(Segue a primeira parte do trabalho que fiz sobre uma citação isolada do livro Sobre O Humanismo, de Martin Heidegger. O trecho já está postado neste blog sob o título de "Interpretações Em Sociologia". A bibliografia virá no final).
Interpretação Sobre Trecho do Livro Sobre O Humanismo, de Martin Heidegger
Por Rodrigo Lessa
Introdução. Uma estratégia. E que bela estratégia. A reação de Heráclito frente ao grupo de visitantes em afirmar verbalmente a presença dos deuses, é de fato uma forma de garantir um contato que terminou por ser comprometido pela descrença dos forasteiros quanto ao resultado de uma possível experiência com o filósofo. Mas é justamente na sua primeira ação frente à reação dos visitantes que residirá a primeira lição desta rica experiência. Veremos o porque disso e principalmente o provável motivo da primeira reação dos forasteiros, neste texto, através de uma doutrina sociológica que desenvolve uma compreensão bastante precisa das ações humanas quando em interação com outros indivíduos: o Interacionismo Simbólico.
I. Esta corrente teórica em sociologia apresenta na realidade uma raiz que nos remete às experiências metodológicas relacionadas à Escola de Chicago, entre 1915 e 1940 nos Estados Unidos, onde e quando, na filosofia, o pragmatismo propunha um novo ângulo sobre a compreensão das ações sociais. Era fundamental ao pragmatismo que a conduta humana fosse estudada não como um ato determinado fora do contexto da ação em que é exercido, como uma determinação de um fim apenas por via da consciência per se do sujeito, onde por fim os significados corresponderiam a meros laços entre fatos sociais e fins práticos. Mas, por outro lado, como um resultado de diversas ponderações sobre as resistências que uma conduta encontra invariavelmente na relação com outros indivíduos (Joas, 1999).
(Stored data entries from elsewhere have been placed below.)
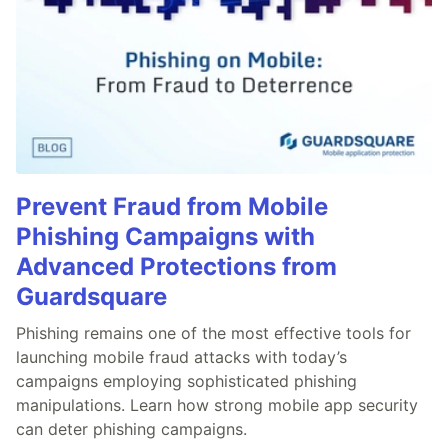
Prevent Fraud from Mobile
Phishing Campaigns with
Advanced Protections from
Guardsquare
Phishing remains one of the most effective tools for
launching mobile fraud attacks with today’s
campaigns employing sophisticated phishing
manipulations. Learn how strong mobile app security
can deter phishing campaigns.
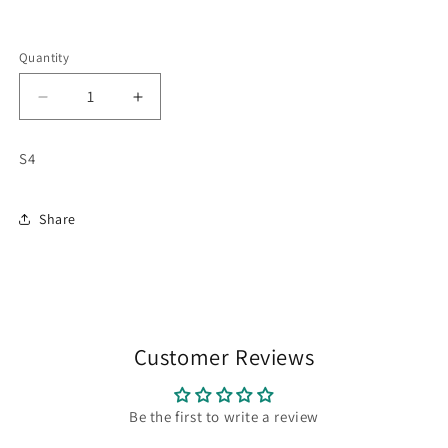
Quantity
Quantity
Decrease
Increase
quantity
quantity
for
for
S4
Mic
Mic
wireless
wireless
Share
Customer Reviews
Be the first to write a review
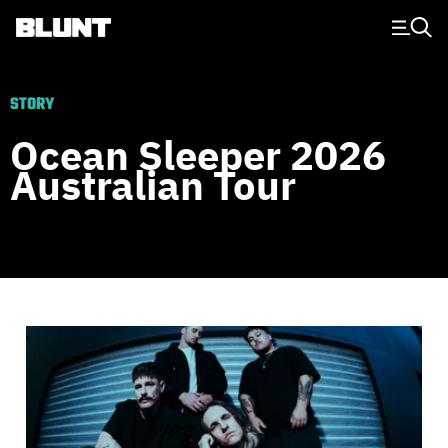
Main Navigation
STORY
Ocean Sleeper 2026
Australian Tour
Seria menos interessante observar “estruturas dominantes” de constrangimento e determinação da ação anteriores ao contexto da ação do que buscar, no desenrolar deste contexto, os elementos contidos nas relações que poderiam ser definitivos na tomada de decisão por parte do agente. Logo, a minuciosa descrição do relato de Aristóteles através de Heidegger nos fornece prato cheio para uma análise sob este ângulo.
Não obstante, a grande inovação do interacionismo simbólico será uma importância suplementar concedida ao significado que os indivíduos atribuem aos objetos, tal como a sua fonte, em cada caso particular. A natureza do interacionismo simbólico se fundará assim em três premissas básicas: a) os seres humanos agem relativamente às coisas através dos significados que tais coisas provocam neles, b) estes significados derivam de relações sociais anteriores com outros companheiros e por fim c) são manejados e modificados através de um processo interpretativo utilizado pelas pessoas ao lidar com as coisas com que se defrontam na vida cotidiana (Blumer, 1969).
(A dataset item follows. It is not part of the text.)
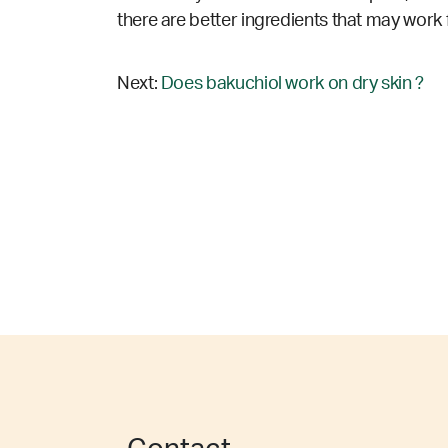
there are better ingredients that may work 
Next:
Does bakuchiol work on dry skin ?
Padrões ou valores morais de largo alcance na definição das ações humanas só existirão assim, na dinâmica da re-significação constante dos objetos do mundo. O que remete os agentes a uma eterna re-interpretação ou re-adaptação das vivências anteriores destas informações, e portanto dos significados atribuídos à infinidade destes objetos (ou coisas) envolvidos na ação. E é justamente a variedade de significados e as suas fontes sociais que buscaremos em nosso caso prático. Pois, de modo algum, eles são estáticos.
Como as tais vivências são também fruto de interpretações de interpretações, o resultado da observação por parte do indivíduo destas experiências anteriores, advindas da comunicação que ele desenvolve com outros indivíduos, é uma maleabilidade até então mal observada das supostas “estruturas dominantes”, que na realidade passam a costumes mais ou menos arraigados socialmente. Preceitos mais ou menos reafirmados em meio à dinâmica das relações sociais.
Todo este conhecimento e rol de critérios fornecidos pelo interacionismo simbólico nos permitirão não só indagar algo sobre a bagagem experimental dos forasteiros - buscando ali o modo como valores adquiridos serão definidos no contexto do contato com Heráclito - como também uma justificação para as demais reações suscitadas pelo estranhamento primeiro da relação, como é o caso da própria menção aos deuses realizada pelo filósofo (a estratégia, como frisei no início). Nos remeteremos a uma investigação da forma com que as experiências de cada agente – tome-se aí Heráclito e “forasteiros”, generalizando os últimos – demonstram-se existindo no contexto da ação, ou melhor dizendo, da relação social, admitindo a sua re-significação e portanto a sua maleabilidade frente às reações recíprocas. Afinal, este exemplo traz uma situação eminente, numa relação parcialmente comprometida entre indivíduos de um universo cultural aparentemente próximo.